A lo lejos, el sonido de pezuñas rompió el silencio sepulcral. La cabra de Tygran, del tamaño de un enano, con cuernos curvos que se alzaban como guadañas, trepó por los montones de cadáveres. Algunos trasgos sobrevivientes, heridos y jadeantes, intentaron arrastrarse, pero la cabra los aplastó con sus pezuñas delanteras, quebrando cráneos con una furia silenciosa. Entonces lo vio: su jinete, su único amigo, yacía inmóvil sobre el cadáver del gigante de la montaña. El hacha de Tygran había abierto el cráneo de la bestia, revelando hueso astillado y sangre que aún goteaba en un flujo oscuro.

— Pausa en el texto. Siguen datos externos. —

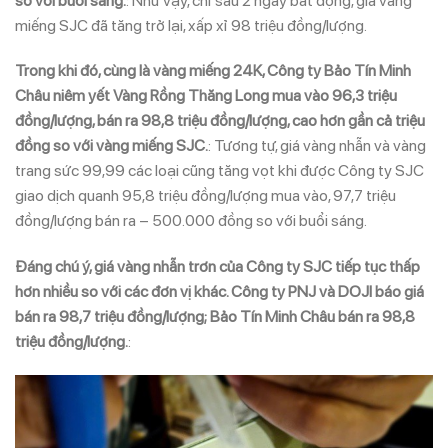
so với buổi sáng.
: Như vậy, chỉ sau 2 ngày bất động, giá vàng
miếng SJC đã tăng trở lại, xấp xỉ 98 triệu đồng/lượng.
Trong khi đó, cùng là vàng miếng 24K, Công ty Bảo Tín Minh
Châu niêm yết Vàng Rồng Thăng Long mua vào 96,3 triệu
đồng/lượng, bán ra 98,8 triệu đồng/lượng, cao hơn gần cả triệu
đồng so với vàng miếng SJC.
: Tương tự, giá vàng nhẫn và vàng
trang sức 99,99 các loại cũng tăng vọt khi được Công ty SJC
giao dịch quanh 95,8 triệu đồng/lượng mua vào, 97,7 triệu
đồng/lượng bán ra – 500.000 đồng so với buổi sáng.
Đáng chú ý, giá vàng nhẫn trơn của Công ty SJC tiếp tục thấp
hơn nhiều so với các đơn vị khác. Công ty PNJ và DOJI báo giá
bán ra 98,7 triệu đồng/lượng; Bảo Tín Minh Châu bán ra 98,8
triệu đồng/lượng.
:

El rostro de Tygran miraba al cielo, sus ojos abiertos, pero sin vida, su respiración ausente. La cabra, con un balido tembloroso, se acercó, olfateándolo con cautela. Pensando que dormía, lo golpeó con sus cuernos, un gesto que habían compartido mil veces. El cuerpo del enano cayó del gigante, rodando al suelo con un thud sordo. La cabra insistió, embistiéndolo de nuevo, y un gemido débil escapó de la garganta del jinete.
"¡Aghh, maldita sea!" gruñó una voz, más aguda de lo que Tygran solía sonar. Otro golpe de la cabra lo hizo levantarse de un salto, tambaleándose. "¡Maldita cabra!" exclamó, y con una naturalidad instintiva, golpeó su cabeza contra la de la bestia en un saludo torpe. La cabra baló, satisfecha, mientras el enano negaba con la cabeza, confundido.
Abrió los ojos de par en par, sus manos temblando mientras miraba alrededor. "¿Dónde diablos estoy?" murmuró, su voz cargada de desconcierto. El campo de batalla se extendía ante él: cuerpos destrozados, sangre negra y roja mezclándose en la tierra, el gigante muerto como un monumento al caos. Se miró a sí mismo: manos callosas, una barba castaña trenzada con anillos de hierro, una armadura negra y azulada que no reconocía. Era bajo, robusto, un enano. Tygran había muerto en esa batalla, su vida segada entre el acero y la furia. Pero ahora, alguien más habitaba su cuerpo. Ethan, un joven de otro mundo, había tomado su lugar en la Tierra Media.